Purchasing a Firearm
A person may be prohibited from purchasing a firearm in Colorado if he or she is a felon, has a history of drug abuse or mental illness, or has been charged with a domestic violence offense (even if the person has not yet been convicted). Anyone who wants to buy a gun in Colorado must undergo a comprehensive background check prior to purchase. The background check is required for both purchases from a licensed firearm dealer and through private parties. The state currently does not have a waiting period for taking possession of a firearm after purchasing it. Colorado does not require any permits to purchase a firearm, and gun owns are not mandated to register their guns with the state.
Colorado is a “Shall Issue” state for concealed carry licenses, meaning that the license is granted to all applicants that meet state requirements. The requirements for a concealed carry license in Colorado include:
- 21 or older
- Resident of Colorado
- Is eligible for a concealed carry license according to state and federal laws
- Does not have a conviction for committing perjury on a concealed carry license application
- Does not habitually abuse drugs or alcohol
- Is not subject to an order of protection against them
- Is able to demonstrate that he or she can competently handle a hand gun
In order for a person to provide proof that he or she can competently use a hand gun it is typically required for a person to successfully complete a training course taught by a licensed professional. A non-resident of Colorado may carry a concealed weapon if he or she holds a concealed carry license from a state that has concealed carry license reciprocity with Colorado.
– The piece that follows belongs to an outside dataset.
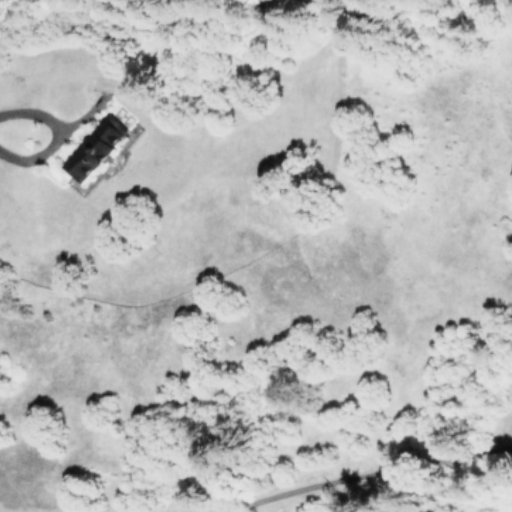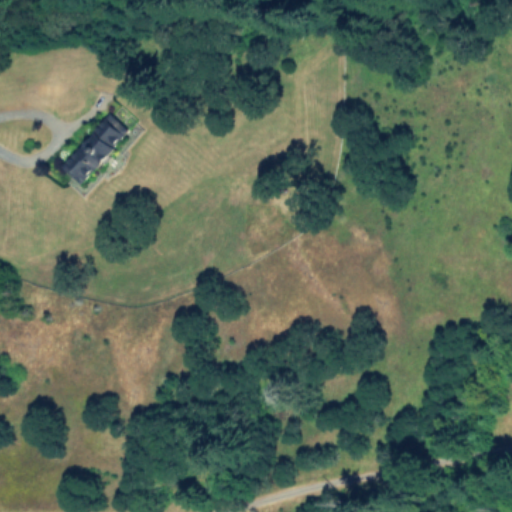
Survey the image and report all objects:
building: (95, 151)
crop: (252, 300)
The open carry of a hung gun or long gun is permitted throughout most of Colorado. The exception of this open carry rules applies to the city of Denver, where openly carrying a firearm has been banned. Despite the fact that the Colorado legislature passed a law designed to create statewide uniform gun laws, the Colorado Supreme Court ruled that Denver can keep its ban on openly carrying firearms even if that law goes against the regulation that the rest of the state follows. Open carry is prohibited on school campuses, most federal buildings, and buildings that have fixed security check points.
In Colorado it is legal to transport firearms in a motor vehicle openly or concealed even if a person does not have a concealed carry license. If transporting a handgun, it is permissible for it to be loaded. When transporting a long gun, the firearm must not be loaded.
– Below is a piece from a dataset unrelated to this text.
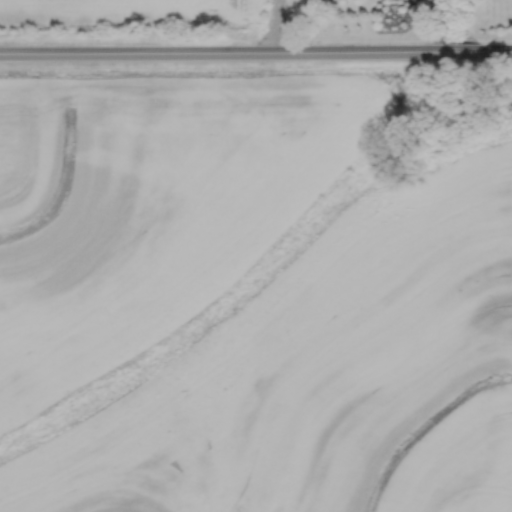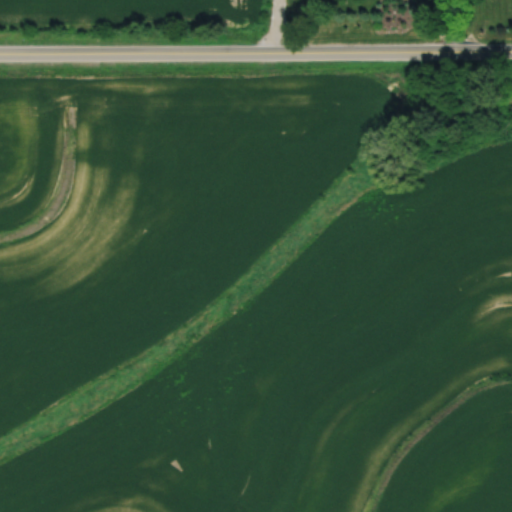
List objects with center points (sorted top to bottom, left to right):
road: (451, 26)
road: (256, 52)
Colorado is one of the many states that have adopted Castle Doctrine Laws. These laws permit the inhabitant of a residence to use force, including deadly force, against an intruder in self defense with no duty to retreat. This law prevents a person from being charged with a crime if an intruder is injured or killed. Castle Doctrine Laws also protect the inhabitant of a residence from being subject to civil lawsuits to recover monetary damages y the intruder or the intruder’s family if the intruder is killed.
In Colorado, the Castle Doctrine Laws only apply to residences. The state has not adopted the broader Stand Your Ground Law, which allows a person to use force, including deadly force, against any person that is perceived to be threatening to cause bodily harm or death no matter where the event occurs.
Magazine Restriction Law
As of July 1, 2013 Colorado put a law into effect that bans the sale and transfer of firearm magazines that hold more than 15 rounds of ammunition within state lines. Magazines that hold more than 15 rounds that were legally purchased prior to the law going into effect may be kept by the owner, and their use is not restricted. This law has some holes, as it does not discuss purchasing large capacity magazines from other states, nor does it address non-residents visiting the state while carrying a firearm with a large capacity magazine.